Glossary

THE HOUSE OF REPRESENTATIVES

is made up of 435 elected members, divided among the 50 states in proportion to their total population. In addition, there are 6 non-voting members, representing the District of Columbia, the Commonwealth of Puerto Rico, and four other territories of the United States. The presiding officer of the chamber is the Speaker of the House, elected by the Representatives. He or she is third in the line of succession to the Presidency.

MEMBERS OF THE HOUSE

are elected every two years and must be 25 years of age, a U.S. citizen for at least seven years, and a resident of the state (but not necessarily the district) they represent.

THE POWERS ASSIGNED TO THE HOUSE

include the power to initiate revenue bills, impeach federal officials, and elect the President in the case of an electoral college tie.

 

THE SENATE

is composed of 100 Senators, 2 for each state. Until the ratification of the 17th Amendment in 1913, Senators were chosen by state legislatures, not by popular vote. Since then, they have been elected to six-year terms by the people of each state. Senator's terms are staggered so that about one-third of the Senate is up for reelection every two years. Senators must be 30 years of age, U.S. citizens for at least nine years, and residents of the state they represent.

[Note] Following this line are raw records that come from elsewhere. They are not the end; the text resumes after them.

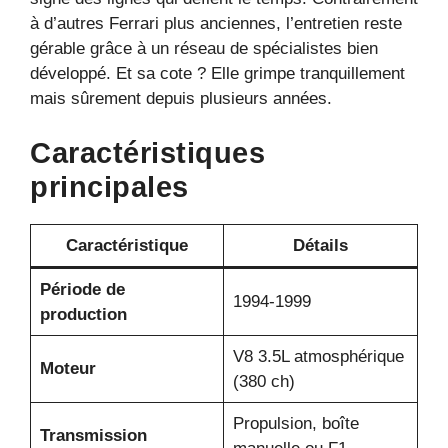
à d’autres Ferrari plus anciennes, l’entretien reste
gérable grâce à un réseau de spécialistes bien
développé. Et sa cote ? Elle grimpe tranquillement
mais sûrement depuis plusieurs années.
Caractéristiques
principales
Caractéristique
Détails
Période de
1994-1999
production
V8 3.5L atmosphérique
Moteur
(380 ch)
Propulsion, boîte
Transmission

THE VICE PRESIDENT OF THE UNITED STATES

serves as President of the Senate and may cast the decisive vote in the event of a tie in the Senate.

THE POWERS ASSIGNED TO THE SENATE

include the ability to confirm those of the President's appointments that require consent, and to ratify treaties. There are, however, two exceptions to this rule: the House must also approve appointments to the Vice Presidency and any treaty that involves foreign trade. The Senate also tries impeachment cases for federal officials referred to it by the House.

 

ELECTIONS AT THE STATE LEVEL AND LOCAL LEVEL

are regulated by state laws and state constitutions. The governor and members of legislatures and most of the state and local level officials are appointed by election.

Cloture:

The only procedure by which the Senate can vote to place a time limit on consideration of a bill or other matter, and thereby overcome a filibuster. Under the cloture rule (Rule XXII), the Senate may limit consideration of a pending matter to 30 additional hours, but only by vote of three-fifths of the full Senate, normally 60 votes.

Conference Committee:

A temporary, ad hoc panel composed of House and Senate conferees which is formed for the purpose of reconciling differences in legislation that has passed both chambers. Conference committees are usually convened to resolve bicameral differences on major and controversial legislation.

Filibuster: 

Informal term for any attempt to block or delay Senate action on a bill or other matter by debating it at length, by offering numerous procedural motions, or by any other delaying or obstructive actions.

Pocket Veto:

The Constitution grants the president 10 days to review a measure passed by the Congress. If the president has not signed the bill after 10 days, it becomes law without his signature. However, if Congress adjourns during the 10-day period, the bill does not become law.